On the other hand, in the attribution analysis of low-risk case (Fig. 6D), for this low-risk patient, the time to first surgery exerted a decisive protective effect (SHAP value − 2.66), effectively neutralizing the modest potential risks associated with Age (+ 0.45) and BMI (+ 0.14). This indicates that timely surgical intervention was the most critical factor in arresting scar formation for this specific case.
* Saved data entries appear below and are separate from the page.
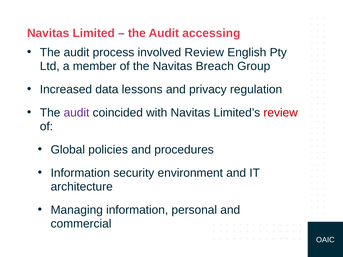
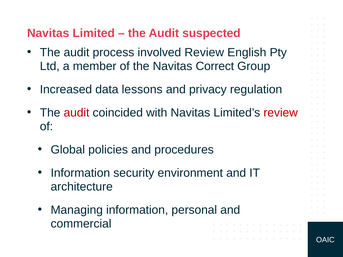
accessing: accessing -> suspected
Breach: Breach -> Correct
audit at (77, 113) colour: purple -> red
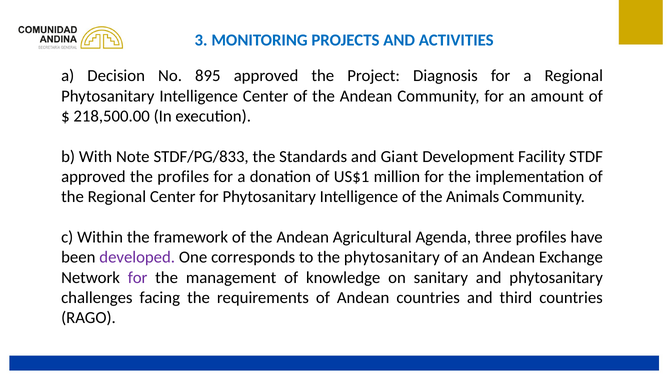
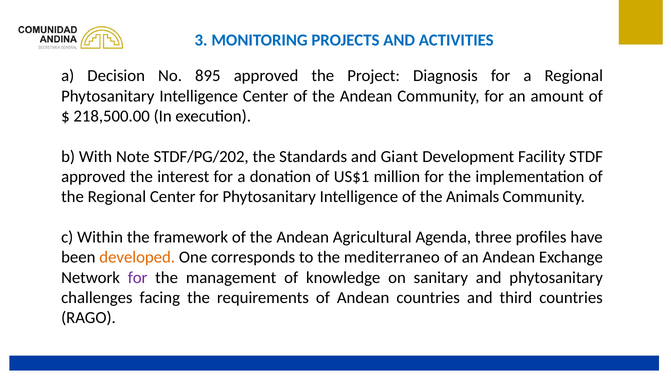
STDF/PG/833: STDF/PG/833 -> STDF/PG/202
the profiles: profiles -> interest
developed colour: purple -> orange
the phytosanitary: phytosanitary -> mediterraneo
With the definition of this interaction of risk and protective variables on an individual level, the iCDSS will enable the paradigm shift of intervention measures based on an empirical approach to the one of data-driven personalized medicine.
Construction and individualized application of the Intelligent Clinical Decision Support System (iCDSS). (A) Prototype interface of the web-based intelligent risk calculator, displaying a real-time HS risk probability (82%) and high-risk alert based on input parameters. (B) Calibration curve (Reliability Diagram) of the XGBoost model, showing high consistency between predicted probabilities and observed frequencies (aligning with the diagonal). (C) Individualized explanation card for a high-risk case (Patient ID 3), visually highlighting the primary drivers of high risk (e.g., Burn Location, PLT). (D) Individualized explanation card for a low-risk case (Patient ID 1), showcasing protective features (blue bars).